> [THE DATA]
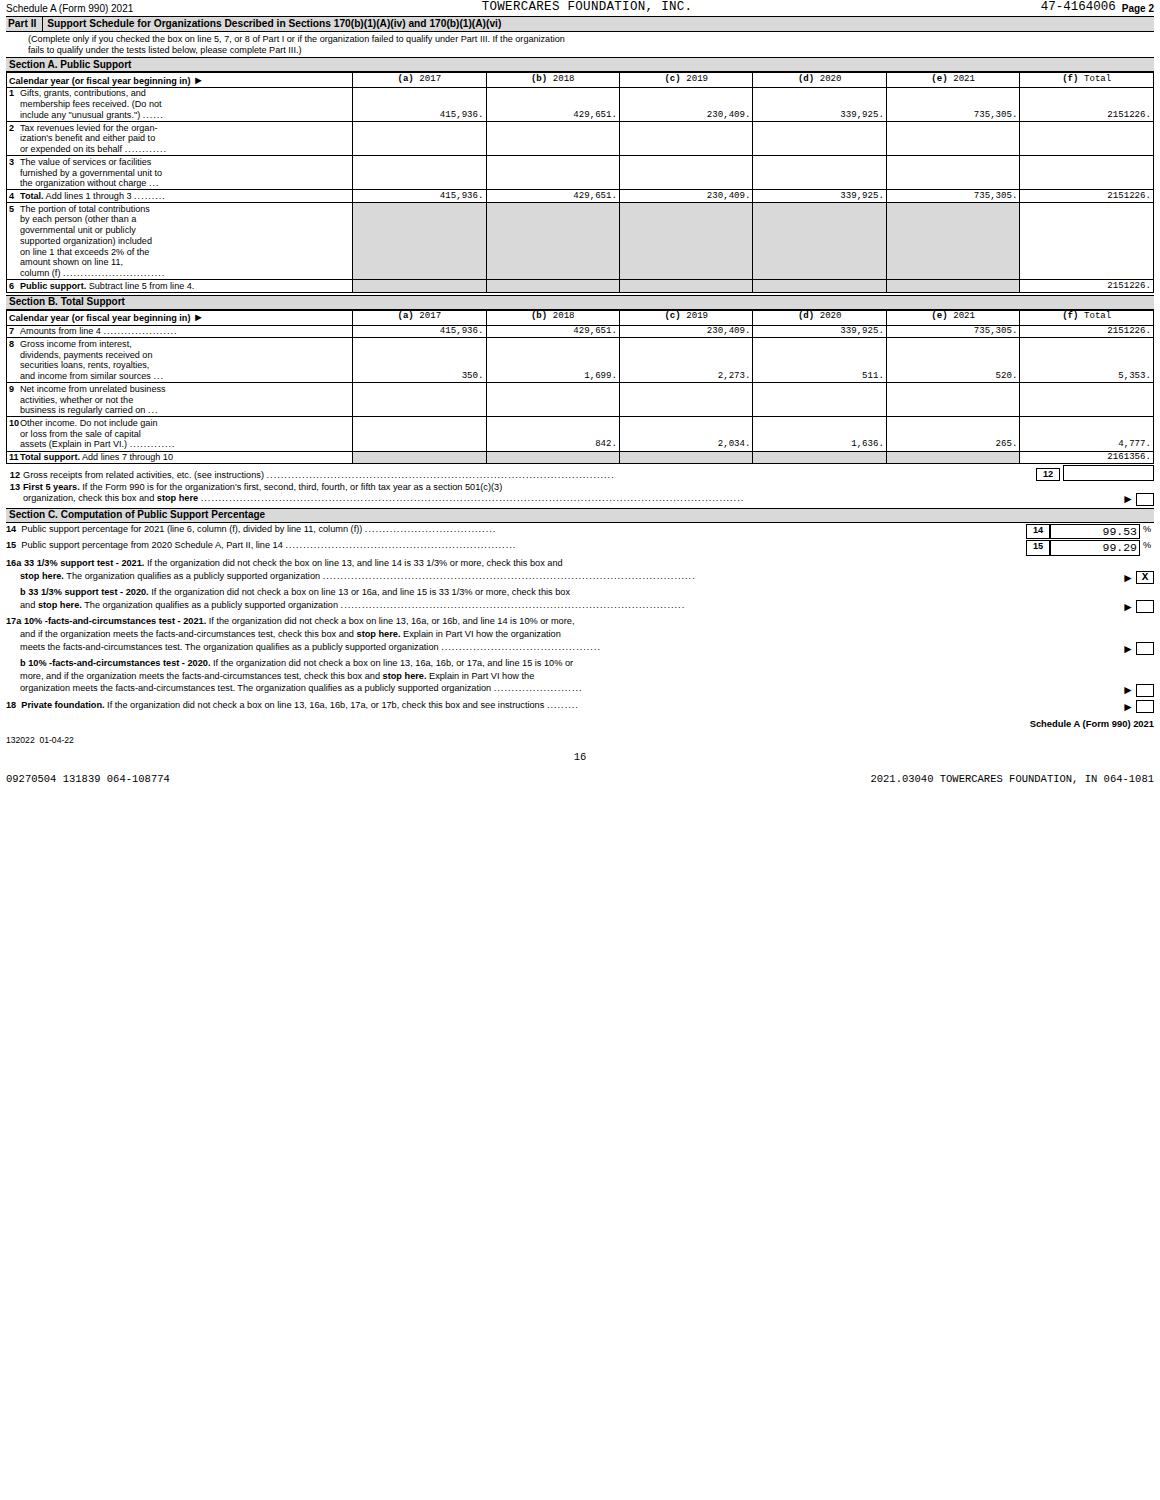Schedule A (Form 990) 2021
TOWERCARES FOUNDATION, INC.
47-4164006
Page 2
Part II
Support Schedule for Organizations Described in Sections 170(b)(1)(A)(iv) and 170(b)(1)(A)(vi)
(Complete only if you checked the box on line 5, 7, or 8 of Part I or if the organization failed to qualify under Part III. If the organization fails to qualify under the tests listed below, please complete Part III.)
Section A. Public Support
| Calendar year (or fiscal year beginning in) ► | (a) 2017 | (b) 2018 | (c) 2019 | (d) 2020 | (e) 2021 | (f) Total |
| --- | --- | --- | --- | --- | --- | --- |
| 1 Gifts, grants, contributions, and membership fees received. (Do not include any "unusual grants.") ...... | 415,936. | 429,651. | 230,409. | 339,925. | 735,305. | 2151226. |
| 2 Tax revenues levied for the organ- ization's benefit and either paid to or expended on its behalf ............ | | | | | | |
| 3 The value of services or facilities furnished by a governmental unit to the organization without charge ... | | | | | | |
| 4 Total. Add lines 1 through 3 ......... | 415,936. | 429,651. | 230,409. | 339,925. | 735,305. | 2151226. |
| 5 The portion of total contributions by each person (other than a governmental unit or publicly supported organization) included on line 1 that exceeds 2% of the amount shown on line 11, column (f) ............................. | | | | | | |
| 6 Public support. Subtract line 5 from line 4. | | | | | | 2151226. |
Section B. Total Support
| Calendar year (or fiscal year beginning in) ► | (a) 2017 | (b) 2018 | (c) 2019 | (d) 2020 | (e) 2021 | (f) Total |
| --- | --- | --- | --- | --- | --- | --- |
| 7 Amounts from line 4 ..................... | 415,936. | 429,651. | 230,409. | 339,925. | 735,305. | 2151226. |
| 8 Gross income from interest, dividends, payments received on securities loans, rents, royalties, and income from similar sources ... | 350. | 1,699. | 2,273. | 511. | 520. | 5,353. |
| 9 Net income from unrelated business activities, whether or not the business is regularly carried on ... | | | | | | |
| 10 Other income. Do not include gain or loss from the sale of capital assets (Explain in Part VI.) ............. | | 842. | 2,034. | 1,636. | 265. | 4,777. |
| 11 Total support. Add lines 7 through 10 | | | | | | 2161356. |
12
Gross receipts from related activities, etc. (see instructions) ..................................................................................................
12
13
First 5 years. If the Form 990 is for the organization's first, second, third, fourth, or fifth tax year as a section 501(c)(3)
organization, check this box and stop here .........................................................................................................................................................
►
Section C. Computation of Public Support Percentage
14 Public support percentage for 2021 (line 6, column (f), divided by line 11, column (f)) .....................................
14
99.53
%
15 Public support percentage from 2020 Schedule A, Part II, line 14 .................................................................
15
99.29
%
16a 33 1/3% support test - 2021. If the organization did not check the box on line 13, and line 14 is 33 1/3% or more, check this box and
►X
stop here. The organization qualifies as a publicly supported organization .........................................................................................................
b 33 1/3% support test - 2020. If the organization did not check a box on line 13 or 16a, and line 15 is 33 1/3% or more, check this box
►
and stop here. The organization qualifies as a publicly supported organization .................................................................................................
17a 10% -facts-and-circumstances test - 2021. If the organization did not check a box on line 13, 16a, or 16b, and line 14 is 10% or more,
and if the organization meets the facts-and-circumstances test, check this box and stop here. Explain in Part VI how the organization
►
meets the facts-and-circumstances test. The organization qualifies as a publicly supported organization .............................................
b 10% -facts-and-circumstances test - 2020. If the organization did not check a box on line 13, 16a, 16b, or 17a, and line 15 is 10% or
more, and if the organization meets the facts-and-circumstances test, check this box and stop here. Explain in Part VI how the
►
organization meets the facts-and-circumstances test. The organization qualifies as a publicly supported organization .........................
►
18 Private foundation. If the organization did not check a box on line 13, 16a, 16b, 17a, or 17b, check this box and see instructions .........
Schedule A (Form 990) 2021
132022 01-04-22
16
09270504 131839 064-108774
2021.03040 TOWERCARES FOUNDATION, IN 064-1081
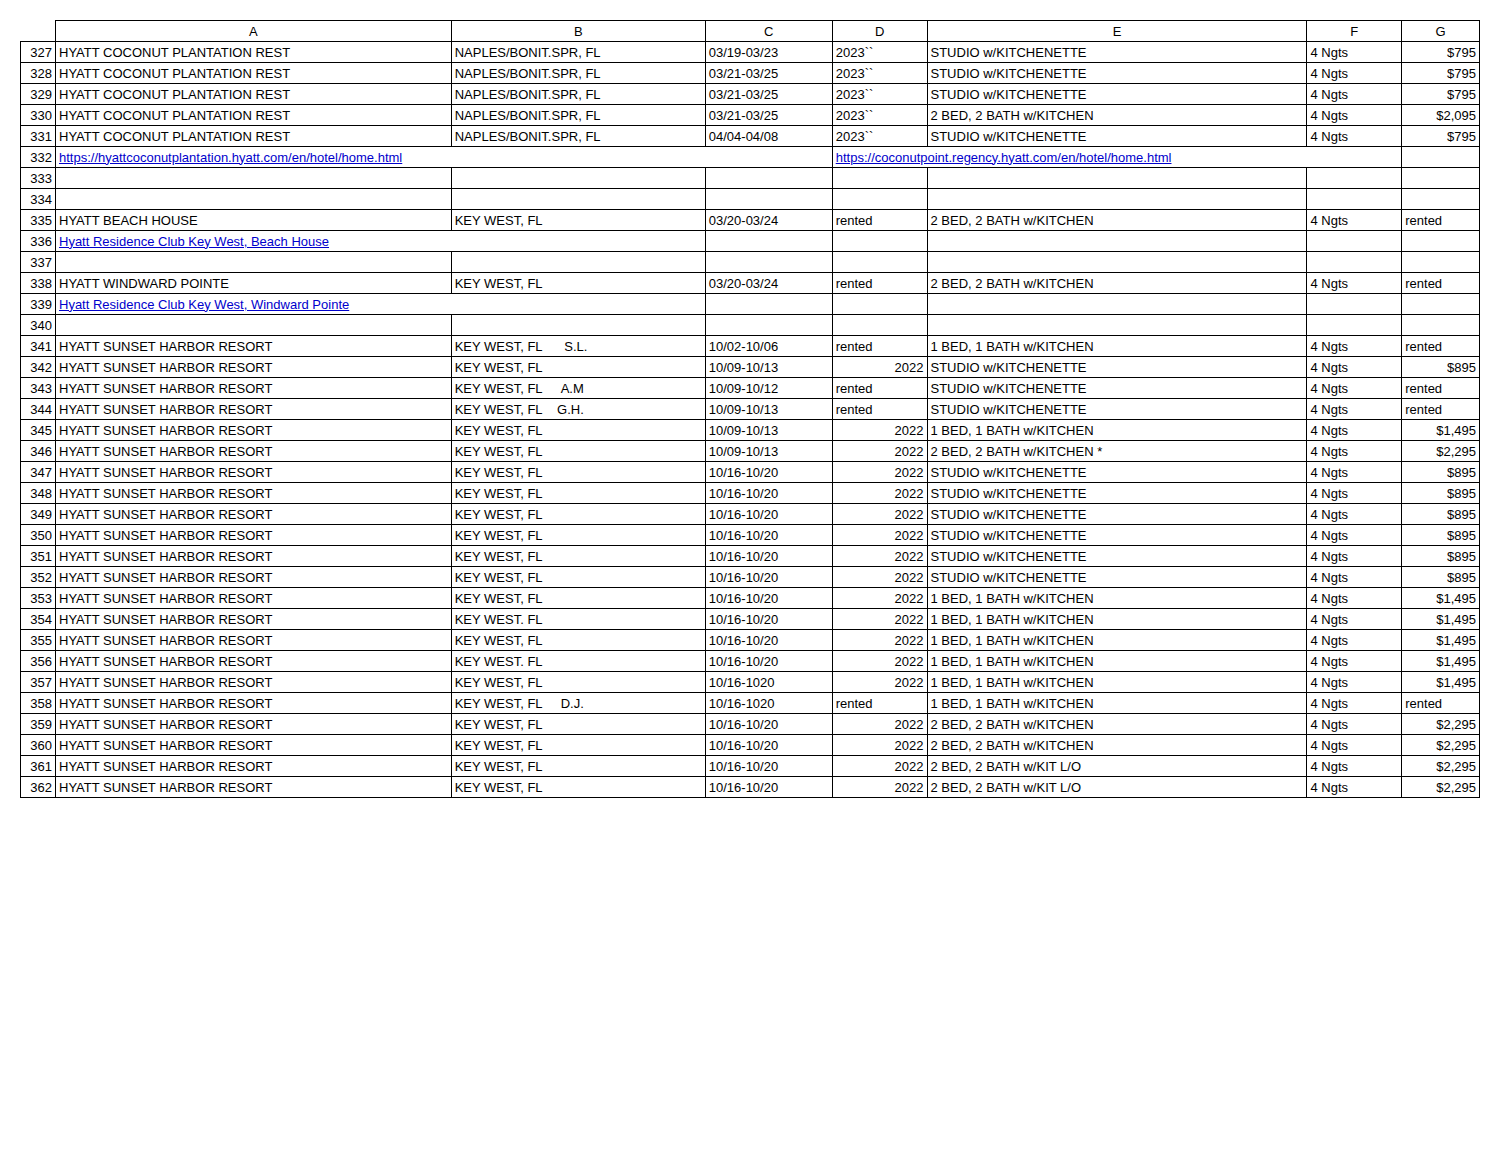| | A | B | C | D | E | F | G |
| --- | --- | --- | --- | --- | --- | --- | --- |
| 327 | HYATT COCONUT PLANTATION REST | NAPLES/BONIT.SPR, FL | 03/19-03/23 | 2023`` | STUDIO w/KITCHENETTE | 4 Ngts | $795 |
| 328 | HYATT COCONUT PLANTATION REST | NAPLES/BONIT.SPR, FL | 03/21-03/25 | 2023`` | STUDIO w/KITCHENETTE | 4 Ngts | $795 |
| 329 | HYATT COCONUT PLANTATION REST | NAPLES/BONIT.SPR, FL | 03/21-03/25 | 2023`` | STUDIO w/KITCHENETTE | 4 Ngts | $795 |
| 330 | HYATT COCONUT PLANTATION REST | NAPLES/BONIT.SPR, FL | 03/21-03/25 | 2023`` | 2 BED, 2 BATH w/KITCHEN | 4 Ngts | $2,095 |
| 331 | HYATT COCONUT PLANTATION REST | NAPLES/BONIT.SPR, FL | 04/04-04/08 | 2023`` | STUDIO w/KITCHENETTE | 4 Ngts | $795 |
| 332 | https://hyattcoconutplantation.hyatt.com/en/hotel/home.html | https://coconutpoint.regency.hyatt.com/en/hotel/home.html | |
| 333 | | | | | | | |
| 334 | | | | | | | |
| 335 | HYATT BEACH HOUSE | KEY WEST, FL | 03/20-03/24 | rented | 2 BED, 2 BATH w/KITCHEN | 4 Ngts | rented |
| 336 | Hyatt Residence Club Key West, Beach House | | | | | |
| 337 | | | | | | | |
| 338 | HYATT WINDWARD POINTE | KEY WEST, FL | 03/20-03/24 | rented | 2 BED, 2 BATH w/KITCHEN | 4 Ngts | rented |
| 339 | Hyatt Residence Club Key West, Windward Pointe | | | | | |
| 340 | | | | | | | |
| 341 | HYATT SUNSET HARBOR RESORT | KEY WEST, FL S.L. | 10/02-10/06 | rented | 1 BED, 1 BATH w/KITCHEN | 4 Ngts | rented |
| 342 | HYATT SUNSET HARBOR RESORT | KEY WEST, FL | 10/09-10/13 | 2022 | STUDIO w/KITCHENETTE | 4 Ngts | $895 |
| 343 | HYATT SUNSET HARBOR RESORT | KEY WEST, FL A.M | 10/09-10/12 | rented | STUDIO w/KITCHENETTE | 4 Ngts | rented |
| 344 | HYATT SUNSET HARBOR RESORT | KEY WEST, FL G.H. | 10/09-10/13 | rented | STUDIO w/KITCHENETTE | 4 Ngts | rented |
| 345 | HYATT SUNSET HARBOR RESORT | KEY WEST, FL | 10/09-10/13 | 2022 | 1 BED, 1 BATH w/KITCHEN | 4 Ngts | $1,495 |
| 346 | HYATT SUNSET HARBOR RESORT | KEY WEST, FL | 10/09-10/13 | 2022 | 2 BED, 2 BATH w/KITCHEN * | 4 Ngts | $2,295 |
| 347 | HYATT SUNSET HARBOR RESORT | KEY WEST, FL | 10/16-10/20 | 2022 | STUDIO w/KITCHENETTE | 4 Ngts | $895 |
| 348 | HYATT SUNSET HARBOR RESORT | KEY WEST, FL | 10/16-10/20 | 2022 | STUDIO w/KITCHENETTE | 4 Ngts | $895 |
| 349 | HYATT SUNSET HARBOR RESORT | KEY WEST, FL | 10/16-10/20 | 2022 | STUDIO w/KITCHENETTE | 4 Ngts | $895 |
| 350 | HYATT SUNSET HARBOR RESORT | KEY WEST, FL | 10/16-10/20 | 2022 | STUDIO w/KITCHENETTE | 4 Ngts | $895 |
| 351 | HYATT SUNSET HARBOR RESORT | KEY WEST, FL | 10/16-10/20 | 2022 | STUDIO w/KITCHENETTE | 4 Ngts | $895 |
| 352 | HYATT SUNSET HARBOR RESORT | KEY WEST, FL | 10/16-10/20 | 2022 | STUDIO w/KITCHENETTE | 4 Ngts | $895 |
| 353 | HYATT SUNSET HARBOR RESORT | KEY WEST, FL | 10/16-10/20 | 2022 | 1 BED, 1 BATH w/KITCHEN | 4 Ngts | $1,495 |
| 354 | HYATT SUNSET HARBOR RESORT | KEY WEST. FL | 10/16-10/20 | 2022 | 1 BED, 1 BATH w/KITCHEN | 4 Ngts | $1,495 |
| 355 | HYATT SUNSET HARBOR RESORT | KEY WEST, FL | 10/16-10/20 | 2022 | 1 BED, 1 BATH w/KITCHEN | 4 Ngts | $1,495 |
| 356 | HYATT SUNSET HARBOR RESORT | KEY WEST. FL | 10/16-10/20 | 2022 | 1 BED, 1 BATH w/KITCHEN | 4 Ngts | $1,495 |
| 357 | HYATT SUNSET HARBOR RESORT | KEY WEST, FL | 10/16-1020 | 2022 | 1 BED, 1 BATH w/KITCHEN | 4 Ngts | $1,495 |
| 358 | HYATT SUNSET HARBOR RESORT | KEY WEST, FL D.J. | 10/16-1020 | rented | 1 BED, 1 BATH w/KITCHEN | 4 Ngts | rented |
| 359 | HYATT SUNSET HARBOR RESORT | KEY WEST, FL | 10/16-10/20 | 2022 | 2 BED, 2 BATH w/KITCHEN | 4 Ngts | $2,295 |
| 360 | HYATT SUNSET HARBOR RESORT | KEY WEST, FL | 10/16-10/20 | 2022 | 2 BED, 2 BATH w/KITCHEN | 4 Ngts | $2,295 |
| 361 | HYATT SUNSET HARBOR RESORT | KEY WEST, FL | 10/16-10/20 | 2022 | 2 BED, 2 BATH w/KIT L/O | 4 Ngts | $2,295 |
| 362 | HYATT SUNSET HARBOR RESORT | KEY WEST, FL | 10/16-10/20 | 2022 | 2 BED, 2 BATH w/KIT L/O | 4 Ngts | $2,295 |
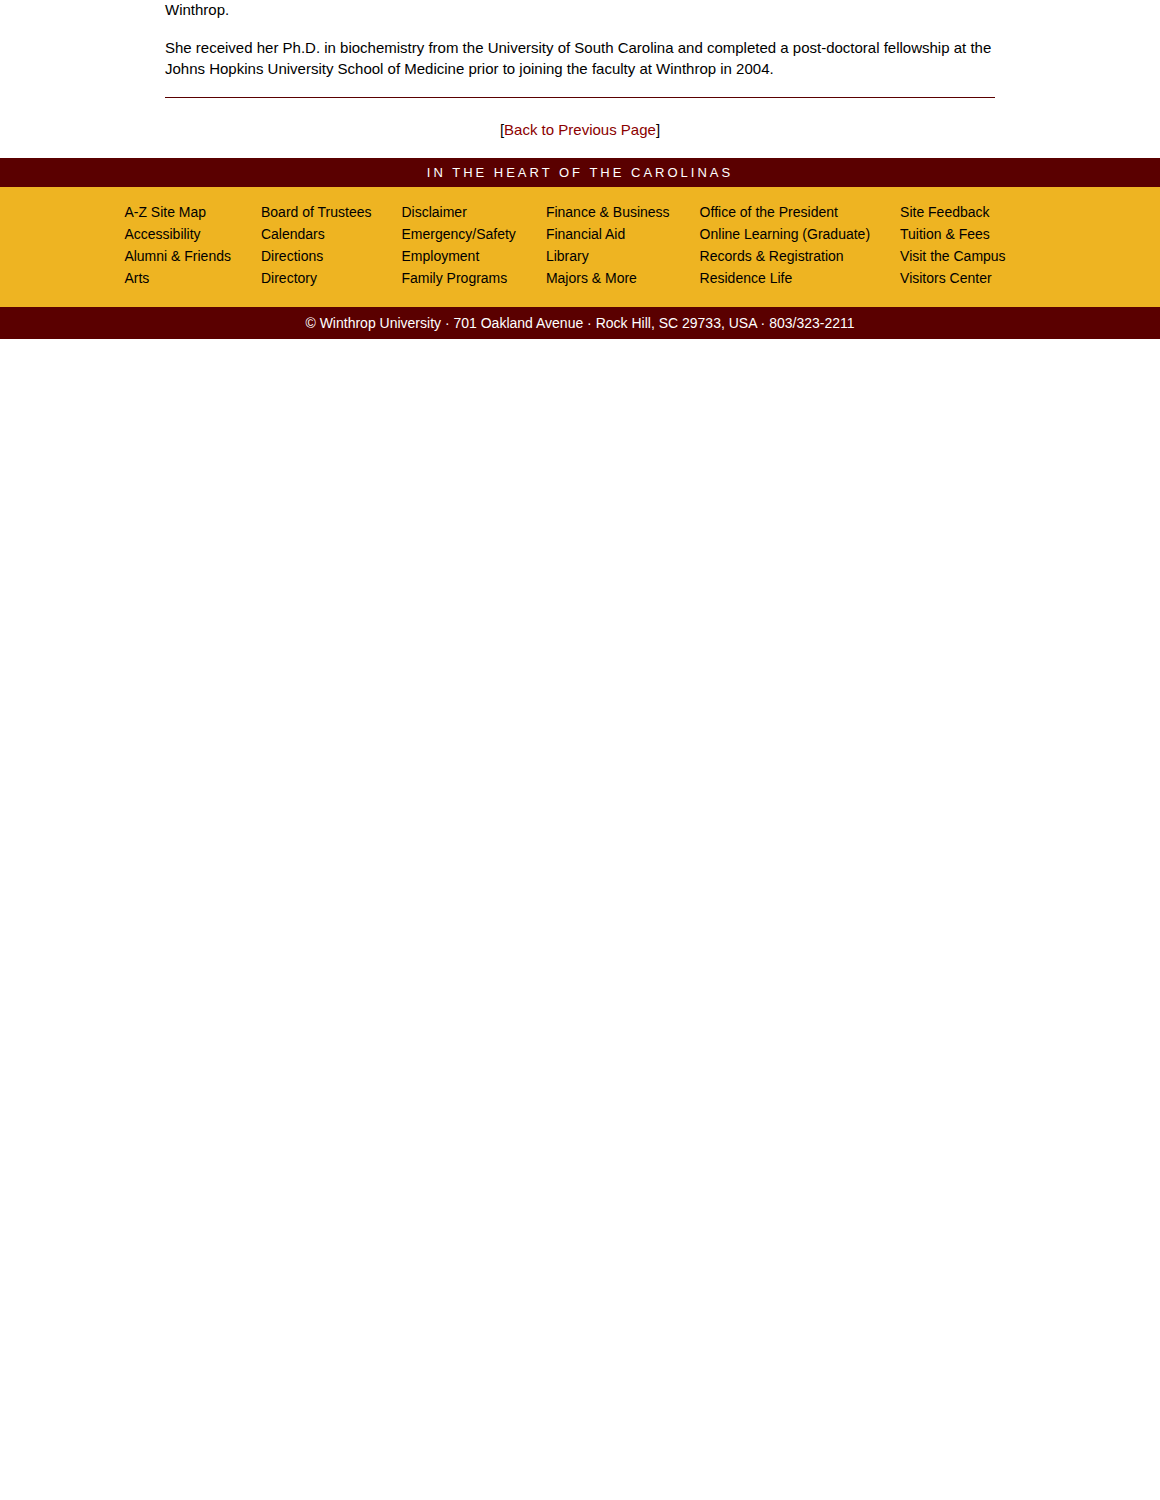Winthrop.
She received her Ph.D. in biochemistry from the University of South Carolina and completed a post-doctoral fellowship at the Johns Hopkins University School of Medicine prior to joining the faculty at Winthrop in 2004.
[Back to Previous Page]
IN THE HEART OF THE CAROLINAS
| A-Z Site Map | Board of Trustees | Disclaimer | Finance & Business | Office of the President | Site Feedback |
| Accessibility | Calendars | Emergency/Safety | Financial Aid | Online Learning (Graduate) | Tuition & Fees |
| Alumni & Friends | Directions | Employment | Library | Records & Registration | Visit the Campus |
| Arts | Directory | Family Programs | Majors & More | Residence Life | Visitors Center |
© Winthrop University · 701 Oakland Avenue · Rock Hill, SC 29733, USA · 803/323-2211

> [EXERCISE DESCRIPTION]
Starting at the first line of the listing above, write out each line exactly and nothing else until you reach the line containing "Support Schedule for", which is included as well; omit all pictures.

> [RESPONSE FOR THIS EXERCISE]
Schedule A (Form 990) 2021
TOWERCARES FOUNDATION, INC.
47-4164006
Page 2
Part II
Support Schedule for Organizations Described in Sections 170(b)(1)(A)(iv) and 170(b)(1)(A)(vi)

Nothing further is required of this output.